Count the lines in the material below that contain the word "knee". Reply with the number alone.

__Data to examine__
Content starts
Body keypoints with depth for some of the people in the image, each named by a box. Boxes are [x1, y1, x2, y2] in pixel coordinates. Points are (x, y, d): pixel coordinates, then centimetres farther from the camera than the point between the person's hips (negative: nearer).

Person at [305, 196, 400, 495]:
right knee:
Content ends
Content starts
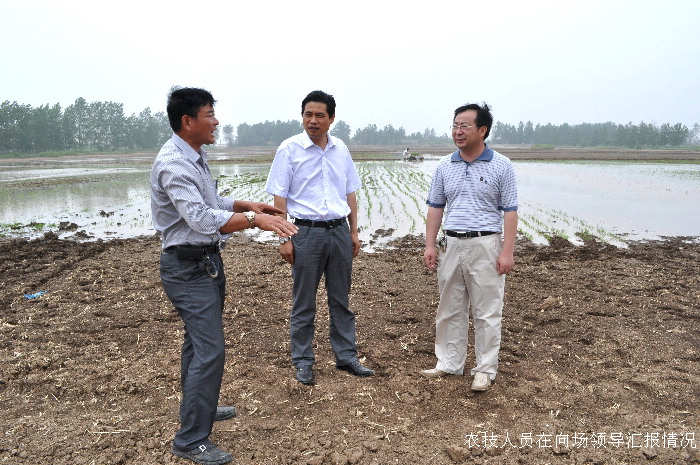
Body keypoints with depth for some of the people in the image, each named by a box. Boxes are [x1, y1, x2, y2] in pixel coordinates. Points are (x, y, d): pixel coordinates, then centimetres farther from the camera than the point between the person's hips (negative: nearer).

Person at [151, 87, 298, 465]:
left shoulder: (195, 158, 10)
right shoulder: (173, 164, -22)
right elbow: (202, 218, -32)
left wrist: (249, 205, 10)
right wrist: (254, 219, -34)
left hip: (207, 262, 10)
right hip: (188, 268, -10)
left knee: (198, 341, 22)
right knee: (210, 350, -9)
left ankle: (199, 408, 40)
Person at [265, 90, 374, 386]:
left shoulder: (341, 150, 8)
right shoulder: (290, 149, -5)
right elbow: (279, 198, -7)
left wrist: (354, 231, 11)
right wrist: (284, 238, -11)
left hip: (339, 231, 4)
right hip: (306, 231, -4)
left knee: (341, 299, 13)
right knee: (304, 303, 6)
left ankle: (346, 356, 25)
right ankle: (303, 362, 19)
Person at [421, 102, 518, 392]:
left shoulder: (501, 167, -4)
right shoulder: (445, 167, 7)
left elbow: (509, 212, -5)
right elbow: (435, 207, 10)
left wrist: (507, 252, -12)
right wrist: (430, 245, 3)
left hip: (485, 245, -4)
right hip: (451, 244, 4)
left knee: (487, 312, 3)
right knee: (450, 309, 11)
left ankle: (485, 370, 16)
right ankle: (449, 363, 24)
Content ends
Content starts
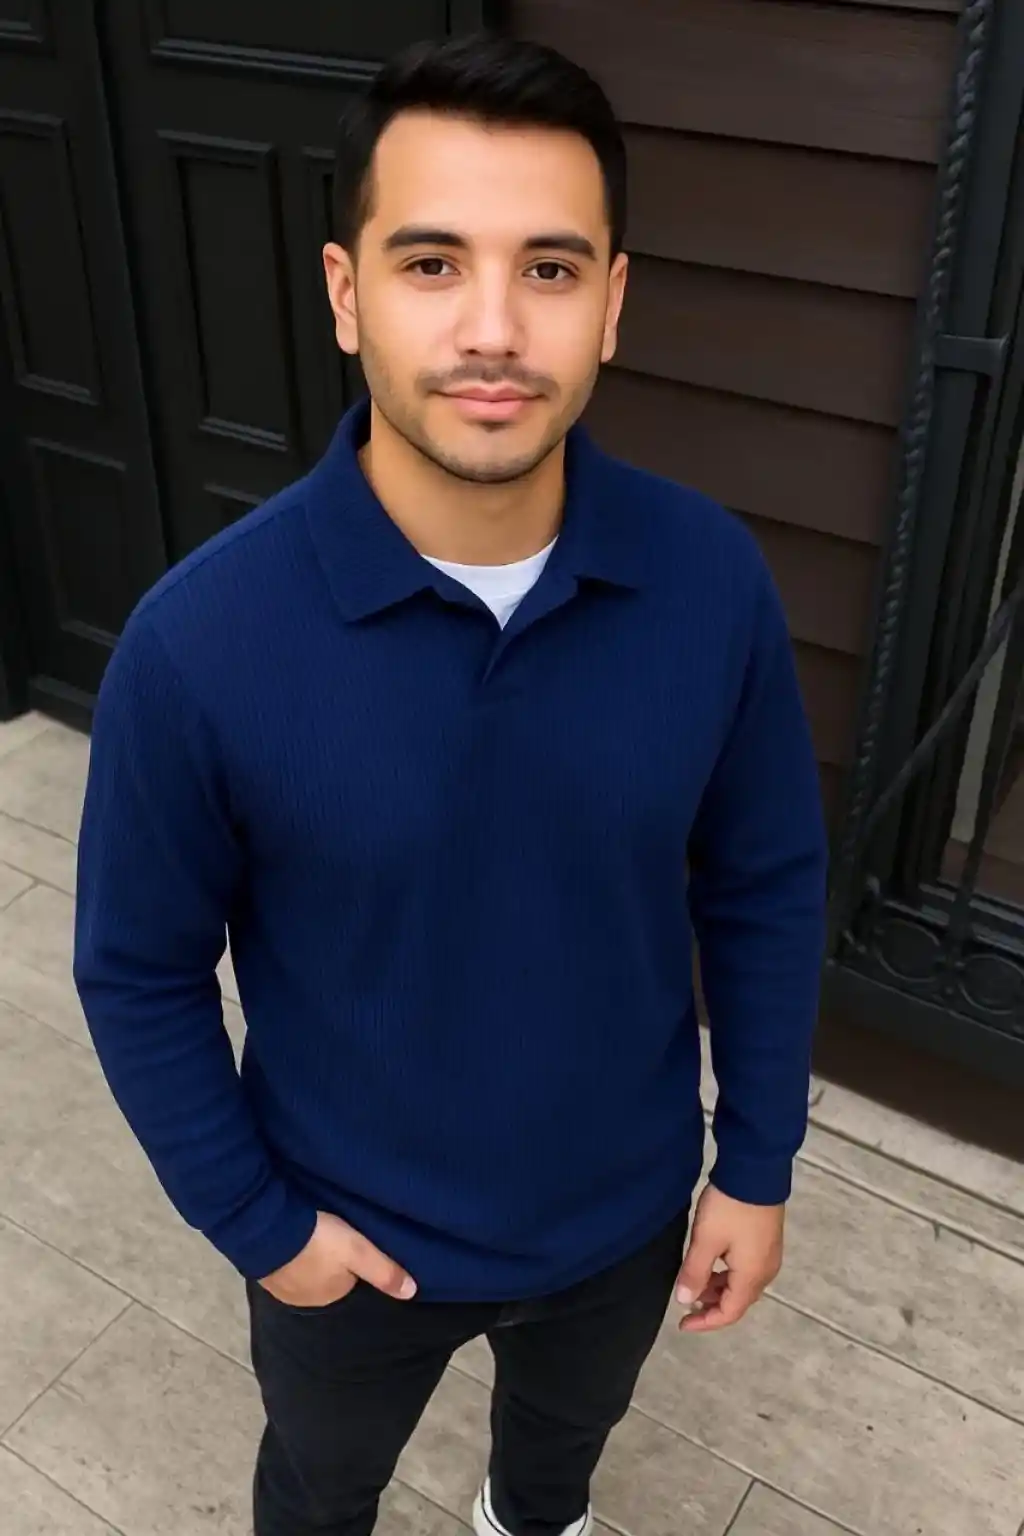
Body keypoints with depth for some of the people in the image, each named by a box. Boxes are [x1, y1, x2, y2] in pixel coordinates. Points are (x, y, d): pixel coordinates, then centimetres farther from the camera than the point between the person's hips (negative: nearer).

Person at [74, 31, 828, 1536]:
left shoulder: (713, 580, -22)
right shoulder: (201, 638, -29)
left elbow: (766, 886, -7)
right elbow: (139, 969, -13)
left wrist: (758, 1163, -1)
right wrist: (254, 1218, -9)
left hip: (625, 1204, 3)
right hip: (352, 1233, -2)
Content ends
__Answer to the exercise__
7